I'm just in disbelief how calm the boys were. And I don't think it's because they were dying of thirst or starving and too out of it to act so calm, since they seemed so together, emotionally.

JaneV2.0
7-9-18, 6:49pm
Yeah--so far, so good. I might give the coach a break...:)
Talk of meditation to stay calm, and the weather has cooperated.
I hear they expressed a craving for Thai fried rice with basil, which sounds awfully good to me right now.
Hoping for the best, and I hope this serves as a warning to stay out of caves unless you're experienced and/or not afraid to die.

JaneV2.0
7-10-18, 9:11am
All out and safe--let the feasting begin!

CathyA
7-10-18, 9:26am
Woohoo!! I'm so impressed with all the people who made this happen. YAY!!!

catherine
7-10-18, 9:39am
You know, I can't believe how they acted after 10 days of not eating and being in the dark. How do you think U.S. kids would act? One thing I heard on the news was that the coach had spent most of the last 10 years being a novice in a Buddhist monastery.
You wonder if he helped calm the kids by sharing much of the things he learned.
I'm just in disbelief how calm the boys were. And I don't think it's because they were dying of thirst or starving and too out of it to act so calm, since they seemed so together, emotionally.

Yeah, I think it's amazing. I think the meditation probably helped a lot. In terms of the boys being calm, I wonder if its part of their culture--I can't imagine too many American boys sending notes back to parents politely reminding them to prepare for a birthday party, or for their favorite meal--I imagine notes from Americans more along the lines of "Get us the F**** out of here or I'll sue you bastards!!"

I remember reading in one of Malcolm Gladwell's books about one of the planes that crashed in Queens--not the one right after 9/11--it was one from the Colombia and the flight crew knew they were perilously low in gas, but they were supposed to stay in a holding pattern due to heavy air traffic around LaGuardia, which they did until they ran out of gas and fell from the sky.
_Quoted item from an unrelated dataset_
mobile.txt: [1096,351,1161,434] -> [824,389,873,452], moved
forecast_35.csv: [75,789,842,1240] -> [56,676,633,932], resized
Gladwell said that they were too polite and subservient to demand to to be granted permission to land the plane, which was a mark of their culture.

Lainey
7-10-18, 9:46am
I'm also thankful everyone got out safely. Also very heartwarming to see the international cooperation - people from different countries speaking different languages who all had a common goal and were successful.
I'd love to see some financial remuneration for the first responders, and local farmers who sacrificed this year's crops when the water was drained from the tunnel - I hope there's a fund set up, I think a lot of people would donate.

ToomuchStuff
7-10-18, 10:54am
So the kids and coach are ok, but not everyone got out safely. (one fatality, trying to rescue them)
That should be remembered. (he has family as well)

catherine
7-10-18, 10:58am
So the kids and coach are ok, but not everyone got out safely. (one fatality, trying to rescue them)
That should be remembered. (he has family as well)

Well noted. Thanks for the reminder.

CathyA
7-10-18, 11:07am
So the kids and coach are ok, but not everyone got out safely. (one fatality, trying to rescue them)
That should be remembered. (he has family as well)

I wonder if he had other medical problems. yes, he should be remembered too, for sure.

CathyA
7-10-18, 11:09am
Yeah, I think it's amazing. I think the meditation probably helped a lot. In terms of the boys being calm, I wonder if its part of their culture--I can't imagine too many American boys sending notes back to parents politely reminding them to prepare for a birthday party, or for their favorite meal--I imagine notes from Americans more along the lines of "Get us the F**** out of here or I'll sue you bastards!!.

Yep......just what I was thinking! :( Or they would have killed each other.